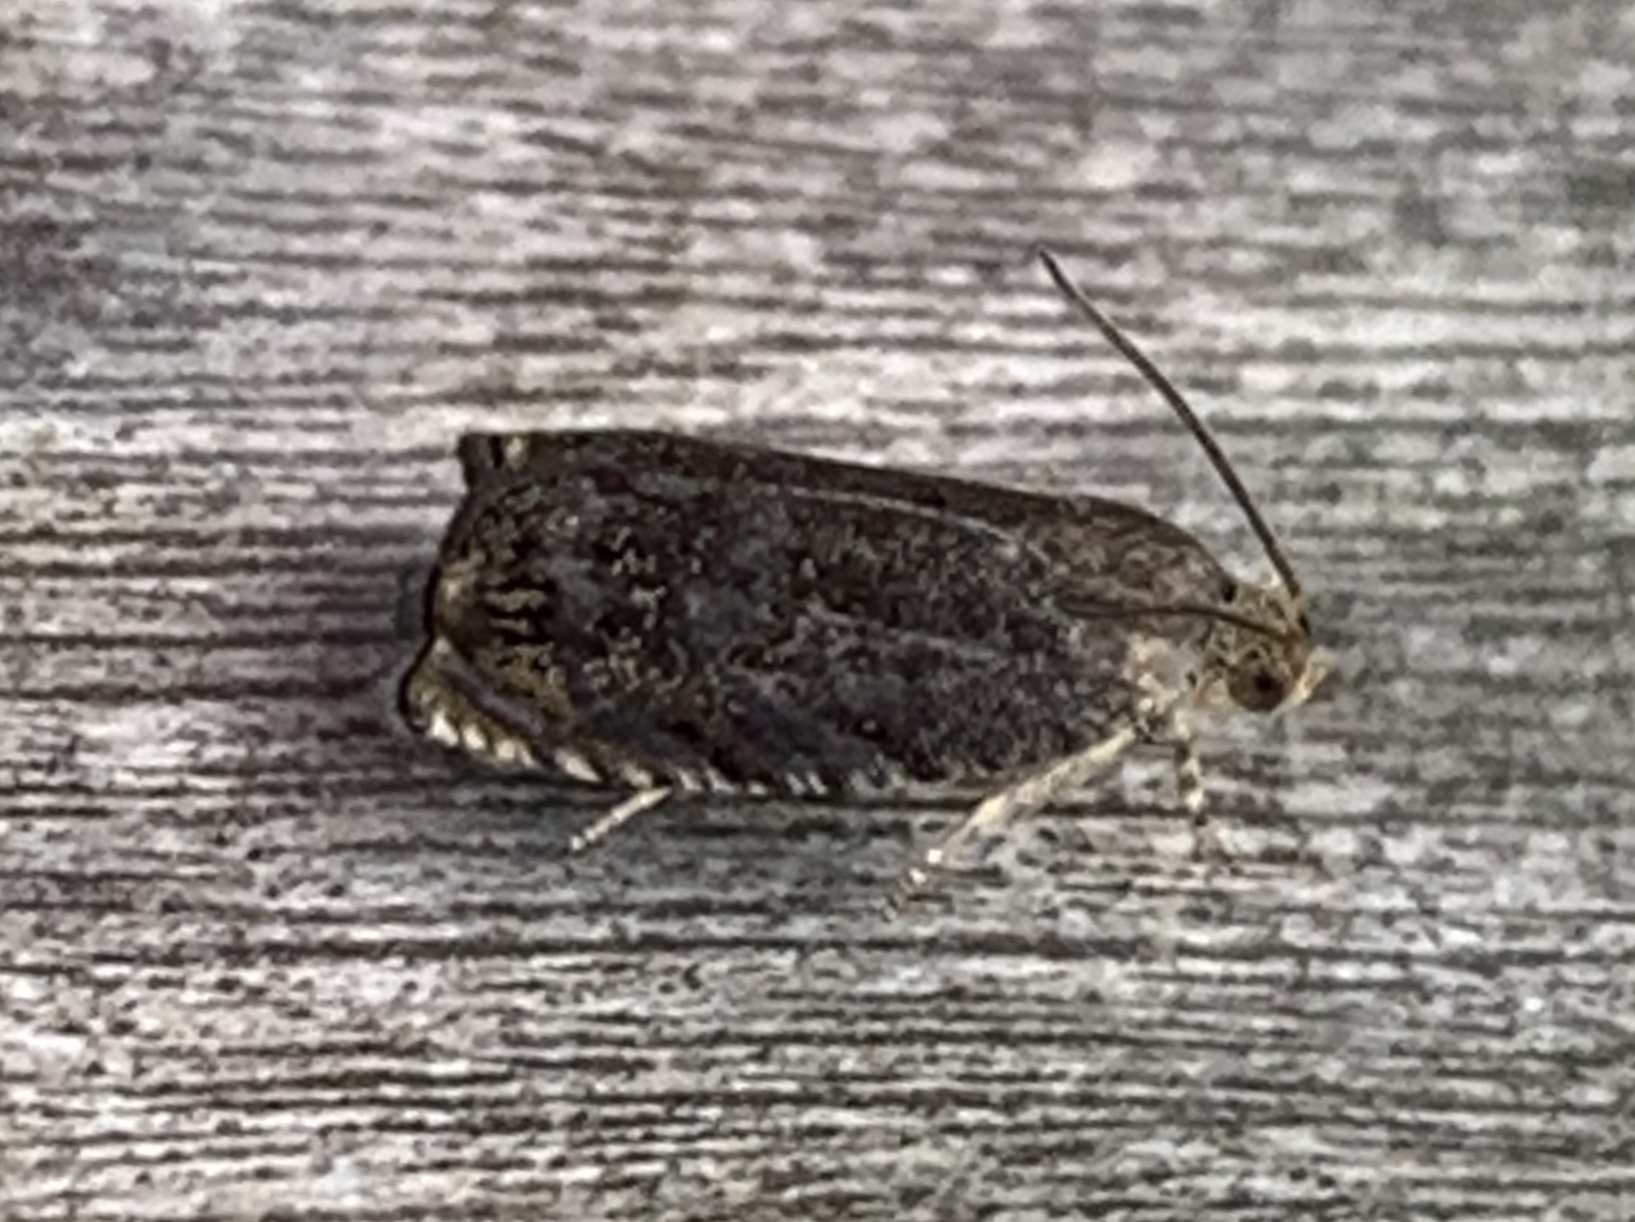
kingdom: Animalia
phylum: Arthropoda
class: Insecta
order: Lepidoptera
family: Tortricidae
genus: Cydia
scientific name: Cydia caryana
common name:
========================================================================
*TASK PROMPT:*
Turn the lines of the listing above into a numbered list, dropping any blank lines and leaving out the pictures.

*TASK ANSWER:*
1. kingdom: Animalia
2. phylum: Arthropoda
3. class: Insecta
4. order: Lepidoptera
5. family: Tortricidae
6. genus: Cydia
7. scientific name: Cydia caryana
8. common name:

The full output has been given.